Beginners Guide to Photo Shoot Location Scouting

A glamorous model, high-end camera equipment, and a beautiful concept, these are some things you need to have a flawless photograph.

But, the most critical part of any photo shoot is choosing the right location, and this is indeed an important step on the road to a perfect and successful shoot. You might have a terrible shoot experience, and you promise yourself never to let it happen again. But there is one kind of preparedness you might not have even thought of. And this is scouting locations for your shoot, a vital pre-production phase that will help you overcome almost any test when you shoot in the field.

Beginners Guide to Photo Shoot Location Scouting - Shootfactory

Scouting the Perfect Shoot Location

1. Create Your Story

Select a site that meets the required setting of your concept. This is the ultimate rule of scouting a location. As you go to evaluate areas, you’ll probably face innumerable possibilities such as historic landmarks, unique buildings, natural landscapes, metropolitan areas, and waterfront settings. But, remember that above all these, you have a story to tell. Choose a site that lends itself to the concept you want to produce and never be limited by your locations. Sites are merely raw materials. You have to understand what the script requires before you can choose a suitable location.

2. Know Proper Timing

Be reminded that sites can change. So it is wise to check your chosen spot on a certain day of the week as well as the time of the day that you plan to do your shoot. These factors can generate surprisingly great changes on the aptness of a location. Volume of tourists to entertainment and recreation areas and weather conditions of locations may differ dramatically based on the time and day of the week.

3. Check Light Sources

Enclosed locations such as houses, restaurants, auditoriums, museums, and churches generally have low extents of available lighting. Examine brightness levels by taking a few shots. Opening curtains and window blinds adds daylight and may help enhance lighting.
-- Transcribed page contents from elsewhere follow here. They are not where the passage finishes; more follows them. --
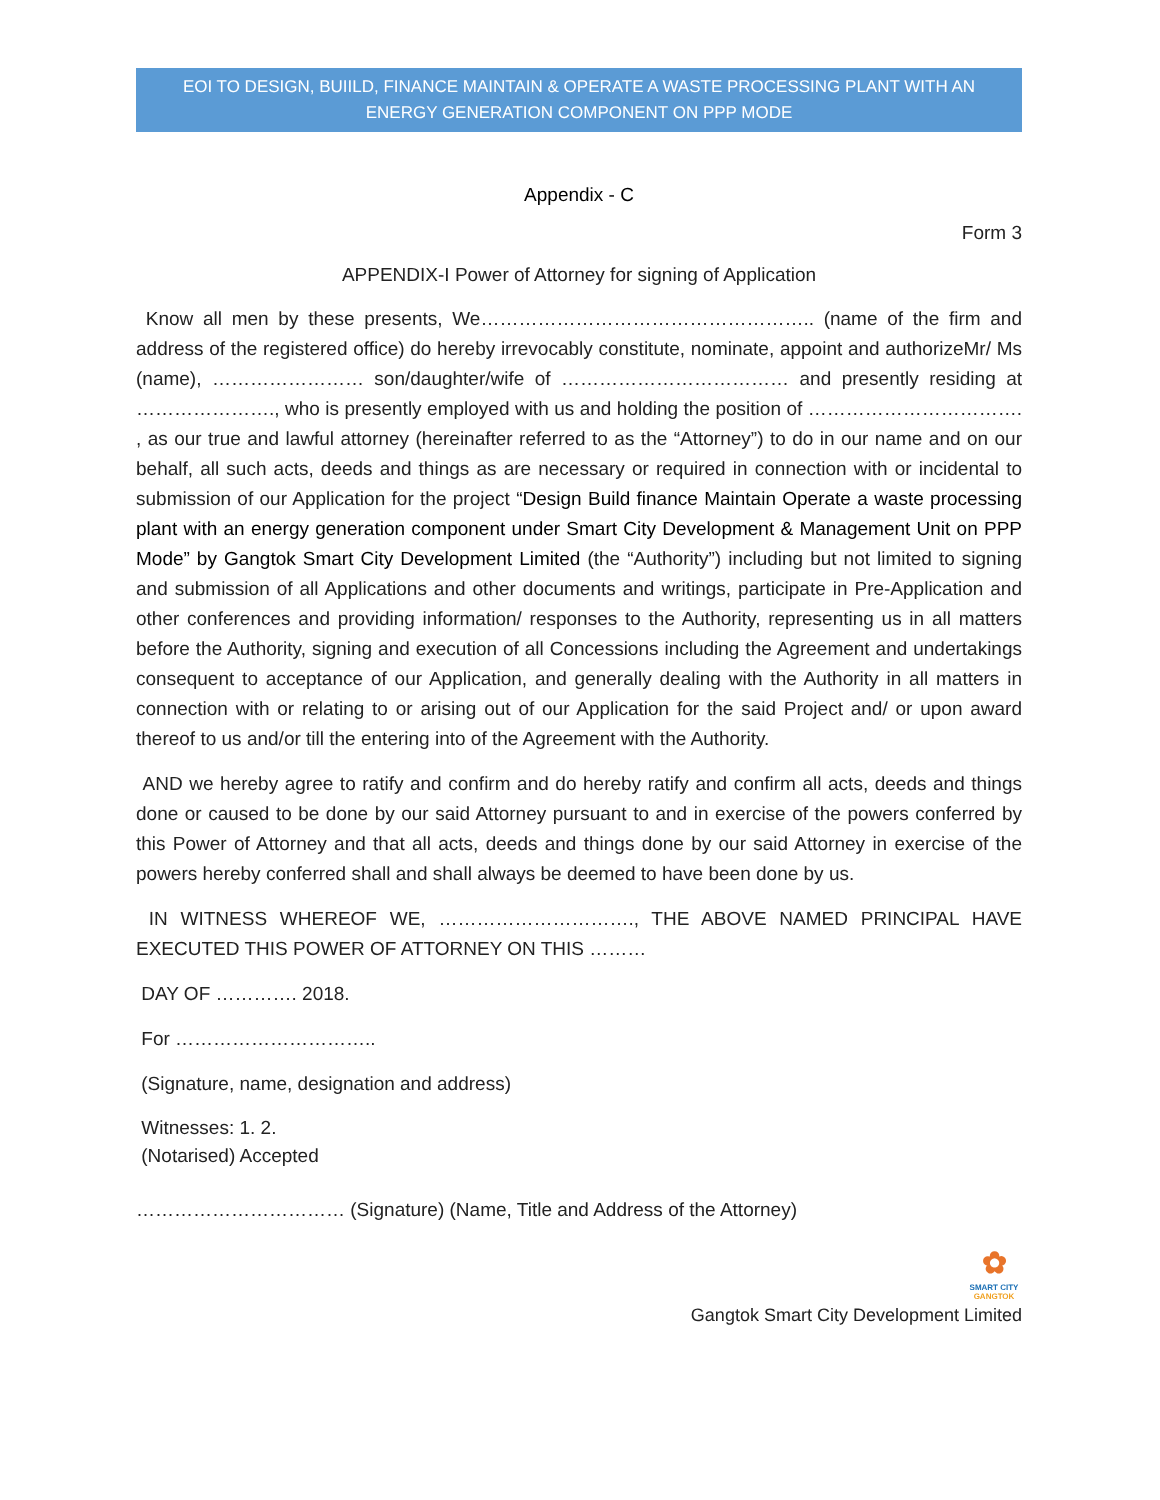EOI TO DESIGN, BUIILD, FINANCE MAINTAIN & OPERATE A WASTE PROCESSING PLANT WITH AN ENERGY GENERATION COMPONENT ON PPP MODE
Appendix - C
Form 3
APPENDIX-I Power of Attorney for signing of Application
Know all men by these presents, We…………………………………………….. (name of the firm and address of the registered office) do hereby irrevocably constitute, nominate, appoint and authorizeMr/ Ms (name), …………………… son/daughter/wife of ……………………………… and presently residing at …………………., who is presently employed with us and holding the position of ……………………………. , as our true and lawful attorney (hereinafter referred to as the “Attorney”) to do in our name and on our behalf, all such acts, deeds and things as are necessary or required in connection with or incidental to submission of our Application for the project “Design Build finance Maintain Operate a waste processing plant with an energy generation component under Smart City Development & Management Unit on PPP Mode” by Gangtok Smart City Development Limited (the “Authority”) including but not limited to signing and submission of all Applications and other documents and writings, participate in Pre-Application and other conferences and providing information/ responses to the Authority, representing us in all matters before the Authority, signing and execution of all Concessions including the Agreement and undertakings consequent to acceptance of our Application, and generally dealing with the Authority in all matters in connection with or relating to or arising out of our Application for the said Project and/ or upon award thereof to us and/or till the entering into of the Agreement with the Authority.
AND we hereby agree to ratify and confirm and do hereby ratify and confirm all acts, deeds and things done or caused to be done by our said Attorney pursuant to and in exercise of the powers conferred by this Power of Attorney and that all acts, deeds and things done by our said Attorney in exercise of the powers hereby conferred shall and shall always be deemed to have been done by us.
IN WITNESS WHEREOF WE, …………………………., THE ABOVE NAMED PRINCIPAL HAVE EXECUTED THIS POWER OF ATTORNEY ON THIS ………
DAY OF …………. 2018.
For …………………………..
(Signature, name, designation and address)
Witnesses: 1. 2.
(Notarised) Accepted
…………………………… (Signature) (Name, Title and Address of the Attorney)
✿
SMART CITY
GANGTOK
Gangtok Smart City Development Limited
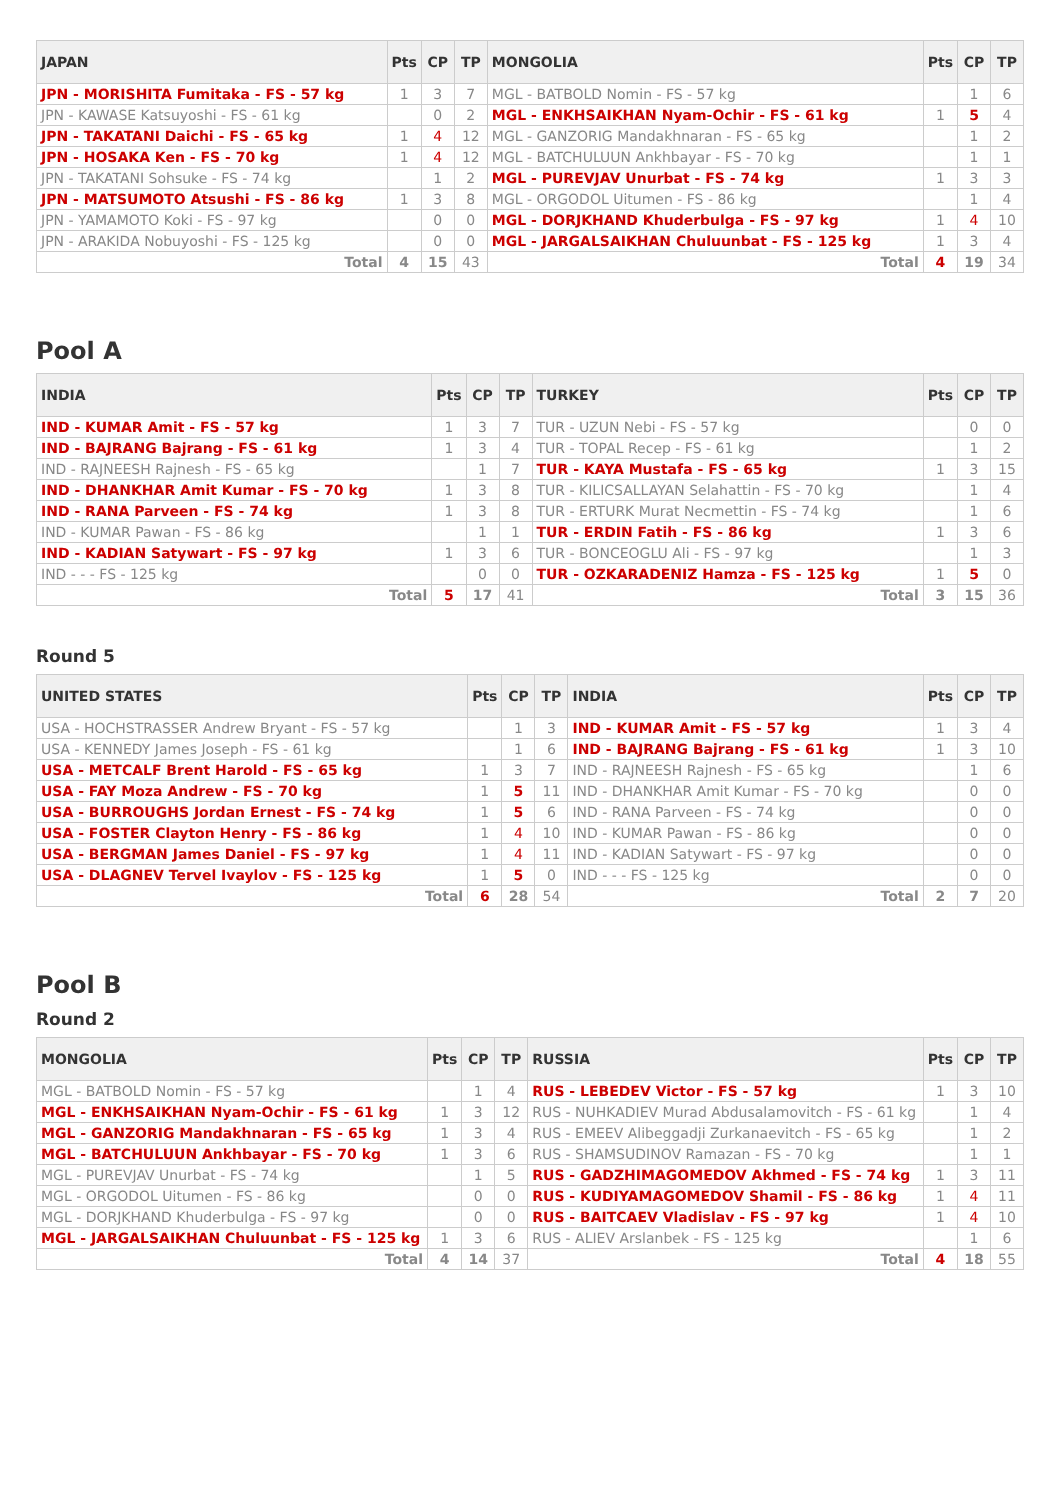| JAPAN | Pts | CP | TP | MONGOLIA | Pts | CP | TP |
| --- | --- | --- | --- | --- | --- | --- | --- |
| JPN - MORISHITA Fumitaka - FS - 57 kg | 1 | 3 | 7 | MGL - BATBOLD Nomin - FS - 57 kg | | 1 | 6 |
| JPN - KAWASE Katsuyoshi - FS - 61 kg | | 0 | 2 | MGL - ENKHSAIKHAN Nyam-Ochir - FS - 61 kg | 1 | 5 | 4 |
| JPN - TAKATANI Daichi - FS - 65 kg | 1 | 4 | 12 | MGL - GANZORIG Mandakhnaran - FS - 65 kg | | 1 | 2 |
| JPN - HOSAKA Ken - FS - 70 kg | 1 | 4 | 12 | MGL - BATCHULUUN Ankhbayar - FS - 70 kg | | 1 | 1 |
| JPN - TAKATANI Sohsuke - FS - 74 kg | | 1 | 2 | MGL - PUREVJAV Unurbat - FS - 74 kg | 1 | 3 | 3 |
| JPN - MATSUMOTO Atsushi - FS - 86 kg | 1 | 3 | 8 | MGL - ORGODOL Uitumen - FS - 86 kg | | 1 | 4 |
| JPN - YAMAMOTO Koki - FS - 97 kg | | 0 | 0 | MGL - DORJKHAND Khuderbulga - FS - 97 kg | 1 | 4 | 10 |
| JPN - ARAKIDA Nobuyoshi - FS - 125 kg | | 0 | 0 | MGL - JARGALSAIKHAN Chuluunbat - FS - 125 kg | 1 | 3 | 4 |
| Total | 4 | 15 | 43 | Total | 4 | 19 | 34 |
Pool A
| INDIA | Pts | CP | TP | TURKEY | Pts | CP | TP |
| --- | --- | --- | --- | --- | --- | --- | --- |
| IND - KUMAR Amit - FS - 57 kg | 1 | 3 | 7 | TUR - UZUN Nebi - FS - 57 kg | | 0 | 0 |
| IND - BAJRANG Bajrang - FS - 61 kg | 1 | 3 | 4 | TUR - TOPAL Recep - FS - 61 kg | | 1 | 2 |
| IND - RAJNEESH Rajnesh - FS - 65 kg | | 1 | 7 | TUR - KAYA Mustafa - FS - 65 kg | 1 | 3 | 15 |
| IND - DHANKHAR Amit Kumar - FS - 70 kg | 1 | 3 | 8 | TUR - KILICSALLAYAN Selahattin - FS - 70 kg | | 1 | 4 |
| IND - RANA Parveen - FS - 74 kg | 1 | 3 | 8 | TUR - ERTURK Murat Necmettin - FS - 74 kg | | 1 | 6 |
| IND - KUMAR Pawan - FS - 86 kg | | 1 | 1 | TUR - ERDIN Fatih - FS - 86 kg | 1 | 3 | 6 |
| IND - KADIAN Satywart - FS - 97 kg | 1 | 3 | 6 | TUR - BONCEOGLU Ali - FS - 97 kg | | 1 | 3 |
| IND - - - FS - 125 kg | | 0 | 0 | TUR - OZKARADENIZ Hamza - FS - 125 kg | 1 | 5 | 0 |
| Total | 5 | 17 | 41 | Total | 3 | 15 | 36 |
Round 5
| UNITED STATES | Pts | CP | TP | INDIA | Pts | CP | TP |
| --- | --- | --- | --- | --- | --- | --- | --- |
| USA - HOCHSTRASSER Andrew Bryant - FS - 57 kg | | 1 | 3 | IND - KUMAR Amit - FS - 57 kg | 1 | 3 | 4 |
| USA - KENNEDY James Joseph - FS - 61 kg | | 1 | 6 | IND - BAJRANG Bajrang - FS - 61 kg | 1 | 3 | 10 |
| USA - METCALF Brent Harold - FS - 65 kg | 1 | 3 | 7 | IND - RAJNEESH Rajnesh - FS - 65 kg | | 1 | 6 |
| USA - FAY Moza Andrew - FS - 70 kg | 1 | 5 | 11 | IND - DHANKHAR Amit Kumar - FS - 70 kg | | 0 | 0 |
| USA - BURROUGHS Jordan Ernest - FS - 74 kg | 1 | 5 | 6 | IND - RANA Parveen - FS - 74 kg | | 0 | 0 |
| USA - FOSTER Clayton Henry - FS - 86 kg | 1 | 4 | 10 | IND - KUMAR Pawan - FS - 86 kg | | 0 | 0 |
| USA - BERGMAN James Daniel - FS - 97 kg | 1 | 4 | 11 | IND - KADIAN Satywart - FS - 97 kg | | 0 | 0 |
| USA - DLAGNEV Tervel Ivaylov - FS - 125 kg | 1 | 5 | 0 | IND - - - FS - 125 kg | | 0 | 0 |
| Total | 6 | 28 | 54 | Total | 2 | 7 | 20 |
Pool B
Round 2
| MONGOLIA | Pts | CP | TP | RUSSIA | Pts | CP | TP |
| --- | --- | --- | --- | --- | --- | --- | --- |
| MGL - BATBOLD Nomin - FS - 57 kg | | 1 | 4 | RUS - LEBEDEV Victor - FS - 57 kg | 1 | 3 | 10 |
| MGL - ENKHSAIKHAN Nyam-Ochir - FS - 61 kg | 1 | 3 | 12 | RUS - NUHKADIEV Murad Abdusalamovitch - FS - 61 kg | | 1 | 4 |
| MGL - GANZORIG Mandakhnaran - FS - 65 kg | 1 | 3 | 4 | RUS - EMEEV Alibeggadji Zurkanaevitch - FS - 65 kg | | 1 | 2 |
| MGL - BATCHULUUN Ankhbayar - FS - 70 kg | 1 | 3 | 6 | RUS - SHAMSUDINOV Ramazan - FS - 70 kg | | 1 | 1 |
| MGL - PUREVJAV Unurbat - FS - 74 kg | | 1 | 5 | RUS - GADZHIMAGOMEDOV Akhmed - FS - 74 kg | 1 | 3 | 11 |
| MGL - ORGODOL Uitumen - FS - 86 kg | | 0 | 0 | RUS - KUDIYAMAGOMEDOV Shamil - FS - 86 kg | 1 | 4 | 11 |
| MGL - DORJKHAND Khuderbulga - FS - 97 kg | | 0 | 0 | RUS - BAITCAEV Vladislav - FS - 97 kg | 1 | 4 | 10 |
| MGL - JARGALSAIKHAN Chuluunbat - FS - 125 kg | 1 | 3 | 6 | RUS - ALIEV Arslanbek - FS - 125 kg | | 1 | 6 |
| Total | 4 | 14 | 37 | Total | 4 | 18 | 55 |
In some instances, you may consider to use professional lighting equipment or ask consent to change the bulbs in nearby light units with brighter-burning fixtures.

4. Use Natural Brightness

Natural lighting settings may also be as challenging as the indoors since exterior brightness varies all day long. As you’re looking for locations, check whether a certain spot is in full or partial sun or shade. Bright sun may damage the model’s skin and face. Light-coloured surfaces in full sunlight may cause automatic cameras lenses to under-expose shots. On the other hand, partial sun can be complicated as well. Eventually, you may discover or predict the days with the most consistent results.

5. Consider Natural Elements

Rain, sun, snow, wind, these natural factors may help or damage your shoot, depending on what you are anticipating to capture. It is important to check the weather forecast as you are scouting. Some cameras don’t like moist and rain, moisture from waterfalls, or salty beach air. Filthy lenses and salt or water inside the card reader may bring disaster. Cold weather can easily drain batteries. This is why you have to plan on how to keep your equipment warm. Also, watch out when carrying cameras back into hot or warm interiors from the frosty outdoors as this can cause substantial amounts of dampness to condense inside both electronics and optics.

6. Evaluate Power Sources

A lot of outdoor sites are far from power supplies and even some inside locations can produce AC challenges. With this, multiple camera batteries are at all times a good idea. However, you still have to evaluate your electricity options at any area. In a location with power supplies, plugging in may be possible, but you still have to think about the pre-existing load of the system and whether you can reach the breaker box when something blows.

7. Secure Permission

You need to get permits and other legal consents to shoot at some locations. It is significant to conduct a legal reality check. A lot of property owners will be glad to accommodate you if you request, but if not, you have to choose another site.

8. Adequate Space

Make certain that there is enough space for you to set up your equipment. This is necessary so you will be able to achieve the shots you want. A small room may seem like a great location, but in the end you realise that there is not enough space to position all your gears. Large space like an auditorium or a church may have plenty of room, but roaming freely may not be probable. As you look for locations, validate that you can actually get to the spots you aim to shoot from.

9. Evaluate the Location

Check on communications such as cell phone reception or availability of a nearby pay phone. You also need to anticipate possible break down if you are driving a long way. It is also important to know if there is an available quick food stops or electronics store near the area.

10. Use a Location Library

Having a location library on speed dial is a good idea so you can reference it when you are planning to come up with a location to shoot a new concept. Online location library such like Shootfactory offers exciting locations. Just browse through all the location photos, and you are sure to find something that will work for you.

In your scouting trips for a shoot, you’ll come across countless remarkable locations; any of these will be exceptional and potentially important to you. Choosing the right location will definitely translate into perfect photos.